A week had passed since their fight, and she’d spent the early part of it holding firm to her conviction that this, too, was her mother’s fault. Then, as her anger wore away and the time neared for Maddie’s return, the truth crept in.
She had shown a surprising lack of respect for the man who had nurtured and supported her. She had accused him of being a puppet, and she had actually felt a zing of pride when her carelessly launched arrows had drawn blood.
Who was she, anyway?
Without Maddie filling the holes in her life, Taylor had felt like half a person. Now, without Ethan, she felt like a ghost, someone without substance and form, someone who walked through a room and left a cold feeling of dread.

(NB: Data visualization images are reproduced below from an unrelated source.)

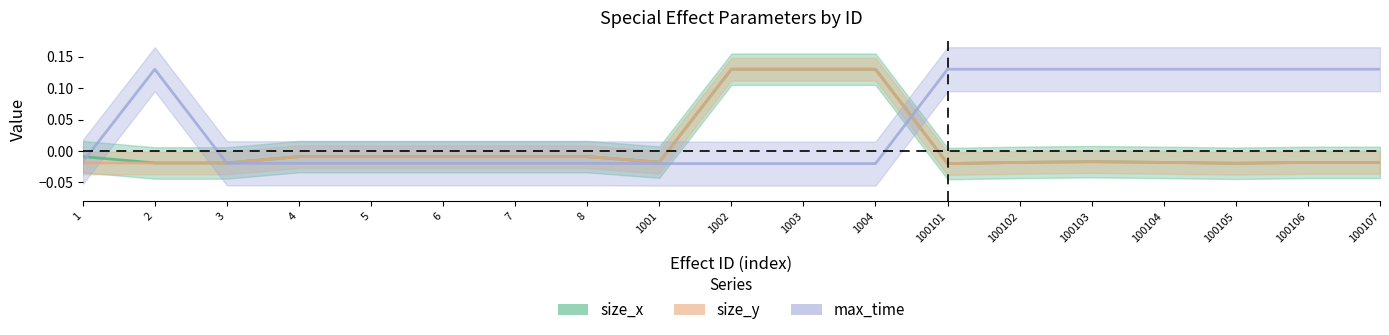

List the labels in order of size_y value, largest first.

1002, 1003, 1004, 4, 5, 6, 7, 8, 100103, 1001, 100102, 100104, 100106, 100107, 1, 2, 3, 100105, 100101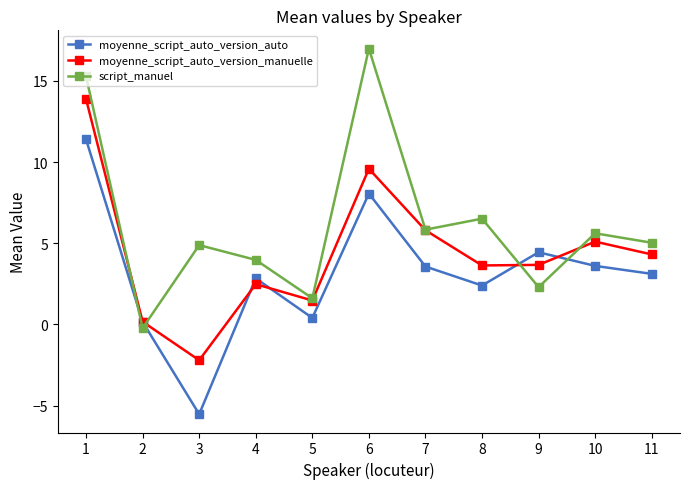

Rank the series by their average value, from highest to lowest.

script_manuel, moyenne_script_auto_version_manuelle, moyenne_script_auto_version_auto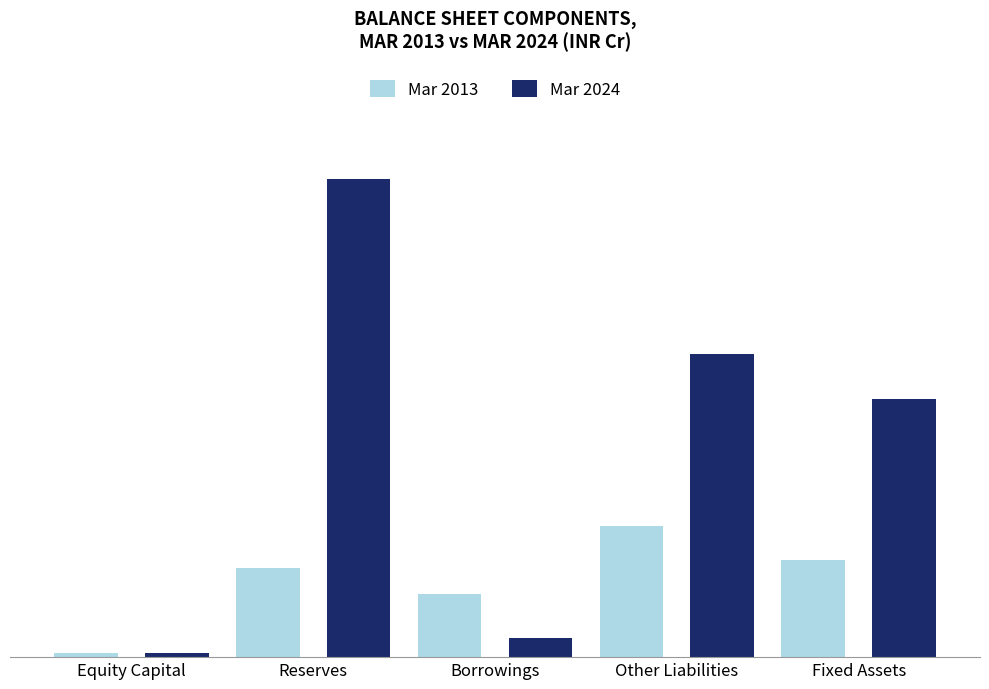

Which has a higher value, Fixed Assets or Other Liabilities?

Other Liabilities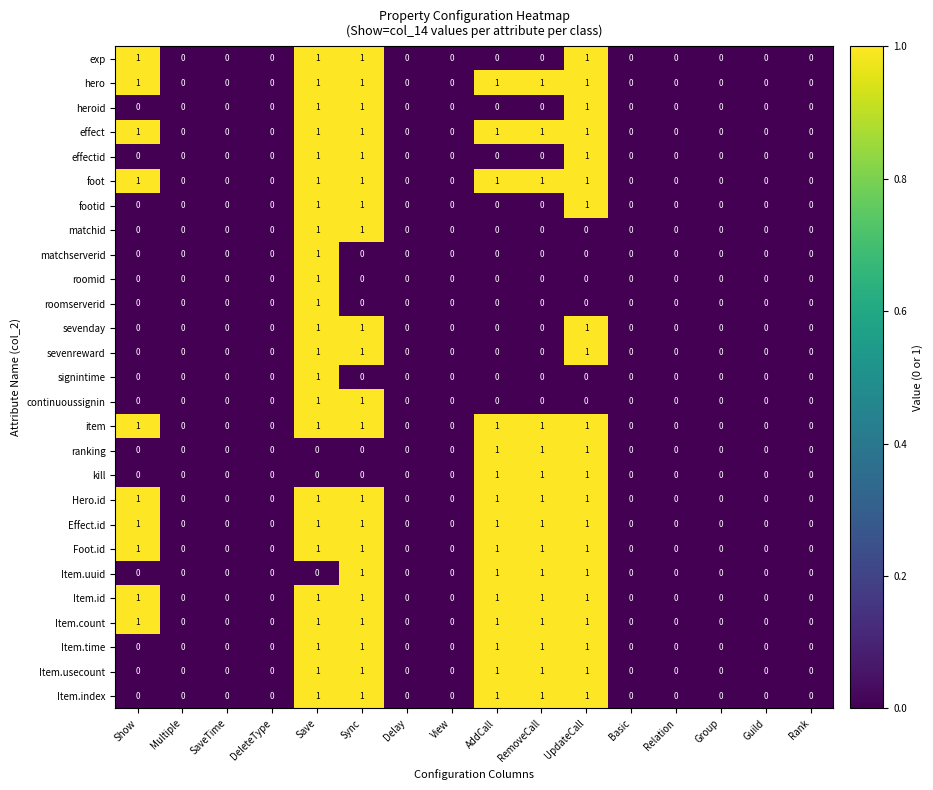

At which category is the sum across all series the highest?

Save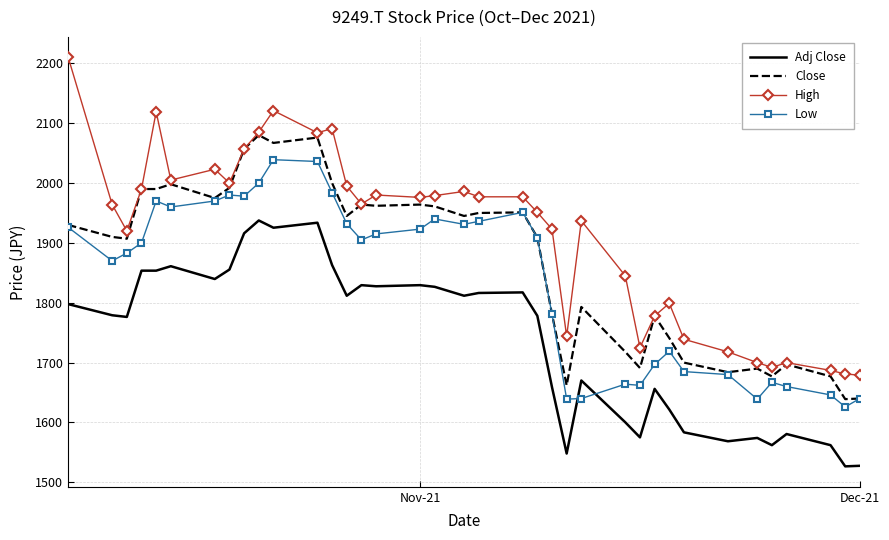

Count the number of data series in this chart.

4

The problem was she had no idea how to make things right without agreeing to read her mother’s letter. And the letter, still unopened, was in a box in her closet, where she would probably leave it until it turned to dust.
A bedtime phone call from Maddie upped the ante. Her little girl would be home by dinnertime Sunday, and ten seconds into the call Maddie wanted to know if Ethan could come and eat with them. Taylor hung up wondering how she could possibly explain their recent estrangement.
Early the next morning, when she found herself standing on Ethan’s doorstop, she still wasn’t sure what she should say. She had stopped for bagels and cream cheese and steaming hot coffee from a place that really knew how to make it. As a peace offering, the combination wasn’t bad, but she knew the right words had to accompany breakfast for it to be worth anything.
When he opened the door dressed in shorts and a Laughing Seed T-shirt from her favorite vegetarian restaurant, she thrust the bagels into his hands. “Maddie’s coming home Sunday afternoon and I’m sorry.”
He still looked half-asleep and, worse, mystified. “You’re sorry she’s coming home?”
“No. She’s coming home Sunday, and I’m sorry I said things I shouldn’t have last week.”
“Good news all the way around. Come in.”